Land of the Moonrakers
If asked to describe the county of Wiltshire in a few words, I think I would have to say that it’s predominantly a rural county with chalk downland as its main geological feature.
To generalise doesn’t tell the whole story of course, but it’s a pretty fair description I think.
The largest town by far is Swindon with a current estimated population of just over 200,000.
The next highest urban population (from the 2011 census) is Salisbury, the county’s only city, with 44,478, and Trowbridge, the county town, with 39,409.
Chippenham isn’t far behind with 35,800 but there isn’t another town over 20,000 according to the 2011 census.
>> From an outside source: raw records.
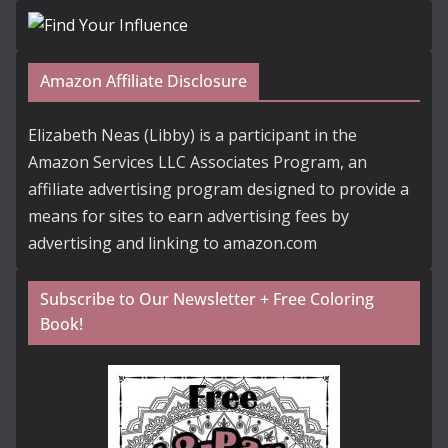
Amazon Affiliate Disclosure
Elizabeth Neas (Libby) is a participant in the
Amazon Services LLC Associates Program, an
affiliate advertising program designed to provide a
means for sites to earn advertising fees by
advertising and linking to amazon.com
Subscribe to Our Newsletter + Free Coloring
Book!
The next census is in 2021.
Most of these rural towns are in the northern half of the county, and those in the north-western part have a feel to them more akin to the Cotswolds rather than the Downland countryside further east and south.
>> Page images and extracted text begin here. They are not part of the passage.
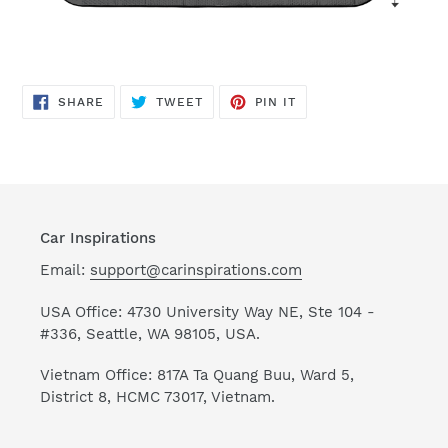
SHARE
TWEET
PIN
SHARE
TWEET
PIN IT
ON
ON
ON
FACEBOOK
TWITTER
PINTEREST
Car Inspirations
Email:
support@carinspirations.com
USA Office: 4730 University Way NE, Ste 104 -
#336, Seattle, WA 98105, USA.
Vietnam Office: 817A Ta Quang Buu, Ward 5,
District 8, HCMC 73017, Vietnam.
Probably the most well known part of the Wiltshire countryside is Salisbury Plain. It’s rather a featureless landscape with very few visual delights, but it does have Stonehenge, just one of many exceptional Wiltshire archaeological remains for which the county is justifiably famous.
Due to its scant human habitation today, Salisbury Plain is also home to army training camps such as Bulford and Tidworth, which conversely, has a population of around 18,000 between them.
People from Wiltshire are known as Moonrakers, but whether they like being called that I’m not sure. The name stems from an old folk tale.
Even though Wiltshire is landlocked, it was on a smugglers route, and the story involves some barrels of French brandy that were hidden in a village pond.
One night while retrieving the brandy they were spotted by some revenue men. The moon was being reflected in the pond and when the smugglers explained that they were raking up a cheese, the revenue men laughed and thought that they were just simple yokels and carried on their way.
Cranmer, a pond in Devizes, is reputed to be one of the most likely places for this to have happened, although others have laid claim to be the pond in question – that is, of course, whether it ever happened at all.